What did we discover? The Vietnamese really know how to have a good time! And Christmas time is no exception, even though only 8% of Vietnam is reportedly Christian.
On our two-hour evening drive from the airport in Saigon to the beach town of Vung Tau where we would be staying, we saw numerous, even extravagant displays of Christmas lights. Once in town, we discovered storefronts decorated with Santa’s sleigh or nativity sets, and a constant flow of familiar Christmas music piping in through speakers at malls. Lyrics were sung in English or Vietnamese. Just imagine Jingle Bells in Vietnamese; to me, it was a beautiful thing!
But more important than any of that, is the celebrating that goes on here! Searching online for an event to attend on Christmas Eve or Christmas day, the best I could find was the five-course Western dinner with Christmas cocktail at the high-end Imperial Hotel down the street from us. However, as I discovered, and as most nomads traveling through this region already know, the best way to find out about events is to wander the streets and look for posted ads, or ask locals or expats. Local social media might list events too.
Walking around is how I came to discover, by accident, the lively Christmas celebrations happening in the harbor part of town. We went there so my family could see the 3D version of the new Star Wars film, and so that I (who has no interest in Star Wars) could wander its streets.
Already, at sunset, the harbor and its park had come alive with children playing, men exercising, families swimming, and friends gathering at low, plastic tables to eat, talk, and drink beer.
On the way back, some lights up a street caught my eye and I wandered over to investigate. I was thrilled at what I found! Up and down this main boulevard (Tran Hung Dao), there seemed to be a street party happening. Arches of lights lined the boulevard, and along the walls on either side for four or five blocks, these elaborately decorated Christmas scenes stood, one after the other. Families, dressed in their best, were out and about exploring these, placing their children (and themselves) into the scenes and snapping photos.
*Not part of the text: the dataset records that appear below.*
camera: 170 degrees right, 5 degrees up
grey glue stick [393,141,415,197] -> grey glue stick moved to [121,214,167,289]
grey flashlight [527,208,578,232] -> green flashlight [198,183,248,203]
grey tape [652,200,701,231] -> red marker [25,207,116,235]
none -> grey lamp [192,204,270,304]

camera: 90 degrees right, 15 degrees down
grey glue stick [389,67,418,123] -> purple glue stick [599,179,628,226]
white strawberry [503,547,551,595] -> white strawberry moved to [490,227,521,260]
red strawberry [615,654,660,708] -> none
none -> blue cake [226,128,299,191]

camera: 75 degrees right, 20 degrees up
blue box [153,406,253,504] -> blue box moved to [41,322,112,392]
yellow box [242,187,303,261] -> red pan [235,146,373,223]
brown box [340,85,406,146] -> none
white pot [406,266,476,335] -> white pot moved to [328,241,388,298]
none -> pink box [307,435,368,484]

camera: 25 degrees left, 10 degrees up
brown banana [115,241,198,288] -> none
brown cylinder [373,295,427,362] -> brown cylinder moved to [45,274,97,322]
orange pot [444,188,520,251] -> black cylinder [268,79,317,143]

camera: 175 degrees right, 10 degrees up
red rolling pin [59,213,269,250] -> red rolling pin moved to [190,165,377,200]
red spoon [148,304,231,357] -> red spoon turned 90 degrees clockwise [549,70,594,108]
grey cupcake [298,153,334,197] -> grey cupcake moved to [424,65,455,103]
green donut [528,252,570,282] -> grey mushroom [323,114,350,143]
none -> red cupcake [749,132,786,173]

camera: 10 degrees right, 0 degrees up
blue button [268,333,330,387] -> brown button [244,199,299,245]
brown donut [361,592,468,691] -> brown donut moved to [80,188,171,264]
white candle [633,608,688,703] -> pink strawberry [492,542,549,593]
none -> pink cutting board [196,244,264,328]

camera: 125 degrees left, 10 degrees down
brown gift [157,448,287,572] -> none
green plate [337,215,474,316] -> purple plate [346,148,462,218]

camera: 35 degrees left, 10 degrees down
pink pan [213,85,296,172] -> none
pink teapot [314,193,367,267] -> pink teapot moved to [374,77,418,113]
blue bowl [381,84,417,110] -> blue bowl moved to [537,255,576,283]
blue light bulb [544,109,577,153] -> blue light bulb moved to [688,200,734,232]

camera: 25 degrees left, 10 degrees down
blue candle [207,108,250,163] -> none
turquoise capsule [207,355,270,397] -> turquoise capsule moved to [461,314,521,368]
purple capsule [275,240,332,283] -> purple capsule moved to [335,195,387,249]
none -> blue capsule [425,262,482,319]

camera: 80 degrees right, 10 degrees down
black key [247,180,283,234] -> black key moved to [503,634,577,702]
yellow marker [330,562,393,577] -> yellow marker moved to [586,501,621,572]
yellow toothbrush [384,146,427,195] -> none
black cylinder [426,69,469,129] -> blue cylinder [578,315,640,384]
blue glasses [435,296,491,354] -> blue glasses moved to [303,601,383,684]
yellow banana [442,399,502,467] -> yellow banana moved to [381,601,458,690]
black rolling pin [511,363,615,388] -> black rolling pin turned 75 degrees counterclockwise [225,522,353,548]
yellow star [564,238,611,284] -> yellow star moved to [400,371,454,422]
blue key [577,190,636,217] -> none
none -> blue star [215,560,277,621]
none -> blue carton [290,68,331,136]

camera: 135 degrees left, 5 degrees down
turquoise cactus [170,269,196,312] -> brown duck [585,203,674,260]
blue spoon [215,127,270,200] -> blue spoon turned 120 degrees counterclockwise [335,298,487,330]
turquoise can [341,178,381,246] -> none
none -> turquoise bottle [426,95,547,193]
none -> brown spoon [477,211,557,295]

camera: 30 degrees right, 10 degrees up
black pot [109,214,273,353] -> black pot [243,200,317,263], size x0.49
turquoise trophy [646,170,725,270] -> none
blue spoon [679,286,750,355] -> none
About half-way down this decorated portion of the boulevard, a church in a square came alive with music, and small children on a stage in front began to perform. All around the square and spilling onto both sides of the boulevard were busy sidewalk cafes. Scooters packed the streets and vendors on bikes sold Santa balloons. It was the perfect party for the whole family.
When I got back to the movie theater to meet my family, I discovered a spirited Christmas concert happening right there in an open space next to the cinema. The performers and audience were mostly teens and young adults, and the show was great fun! I watched a young man with a velvety voice sing two songs in English, and a group of five perform two upbeat hip-hop dance routines, one of them to a creatively re-mixed Christmas song.
After I shared all this with my family, it took us two seconds to decide to ditch the Christmas Eve dinner at the Imperial Hotel tomorrow night and come back here to these streets instead. (Update: We did that; we returned just tonight on Christmas Eve! The crowds at the street party were double, and everyone was happy.)
What we love? Having access to all the fun and high spirits of Christmas without the stressful shopping and run-away materialism that often accompanies it in the U.S. What is missing, though? Our dear friends and family, of course. Have a wonderful, spirited holiday, wherever you are in the world!